> _Given text_

-*-*-

Re: Upcoming libibverbs release

Yishai Hadas <yishaih@xxxxxxxxxxxxxxxxxx> · Sun, 26 Jun 2016 19:54:21 +0300

On 6/23/2016 7:51 PM, Doug Ledford wrote:
I'm preparing to make an official release of libibverbs soonish
(thinking by the end of next week).  Even though I took the timestamp v5
patchset, I know there were still comments from Jason on the v4 set that
weren't addressed in v5.  Those can be addressed (and should be) with
incremental patches prior to the official release.  Yishai, can we
please prioritize getting that done?

Listed below the main openings that were raised by Jason and our input 
on, considering their need and priority.

Most of already answered as part of the discussion, will summarize it 
all together to help evaluating the status/next steps.

> I'm still very much of the opinion that extended CQs should only allow
> compatible QP's to be added.
--------------------------------------

Application may create a CQ with large subset of flags that may fit some 
of its attached QP types. Semantically, it is similar to what we have 
today, it allows to put different QP types on the same CQ and by thus 
allow application to have ordered completion events.

We don't see a good reason to change from current behavior and hurt 
applications that expect that valid behavior.

> Add a compatibility layer
-------------------------------

A real application wants to achieve performance, to use a compatibility 
layer over a vendor that doesn’t support the new API, might be a very 
bad idea as of below.

-*-*-

> _Data items_

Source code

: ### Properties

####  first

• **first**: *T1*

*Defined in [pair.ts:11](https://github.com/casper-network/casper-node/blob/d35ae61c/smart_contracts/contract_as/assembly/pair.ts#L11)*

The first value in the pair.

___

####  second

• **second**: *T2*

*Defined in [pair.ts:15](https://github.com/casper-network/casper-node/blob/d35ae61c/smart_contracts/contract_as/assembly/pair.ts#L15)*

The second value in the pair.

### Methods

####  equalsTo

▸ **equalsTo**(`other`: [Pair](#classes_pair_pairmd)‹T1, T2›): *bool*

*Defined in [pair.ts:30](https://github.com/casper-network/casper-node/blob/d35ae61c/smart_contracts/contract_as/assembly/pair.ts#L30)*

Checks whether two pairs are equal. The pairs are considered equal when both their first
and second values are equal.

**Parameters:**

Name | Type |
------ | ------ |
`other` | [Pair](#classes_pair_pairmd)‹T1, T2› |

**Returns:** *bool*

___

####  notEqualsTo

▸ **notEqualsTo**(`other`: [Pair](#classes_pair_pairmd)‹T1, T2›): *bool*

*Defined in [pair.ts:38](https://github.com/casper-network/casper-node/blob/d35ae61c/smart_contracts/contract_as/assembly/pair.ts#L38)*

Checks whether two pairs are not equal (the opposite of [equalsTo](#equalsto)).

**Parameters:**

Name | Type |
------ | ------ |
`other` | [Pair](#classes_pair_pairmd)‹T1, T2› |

-*-*-

> _Exercises_
1. Using the libibverbs reply, say whether each statement agrees with it: (a) The official release is expected by the end of next week. (b) Every comment Jason made on the v4 set was addressed in v5. (c) The reply favors changing current behavior so extended CQs accept only compatible QPs.
2. Reproduce the passage of the libibverbs reply between "Re: Upcoming libibverbs" and "getting that done?", inclusive.

> _Exercise results_
1.
(a) Yes: "thinking by the end of next week"
(b) No: "there were still comments from Jason on the v4 set that weren't addressed in v5"
(c) No: "We don't see a good reason to change from current behavior"

2.
Re: Upcoming libibverbs release

Yishai Hadas <yishaih@xxxxxxxxxxxxxxxxxx> · Sun, 26 Jun 2016 19:54:21 +0300

On 6/23/2016 7:51 PM, Doug Ledford wrote:
I'm preparing to make an official release of libibverbs soonish
(thinking by the end of next week).  Even though I took the timestamp v5
patchset, I know there were still comments from Jason on the v4 set that
weren't addressed in v5.  Those can be addressed (and should be) with
incremental patches prior to the official release.  Yishai, can we
please prioritize getting that done?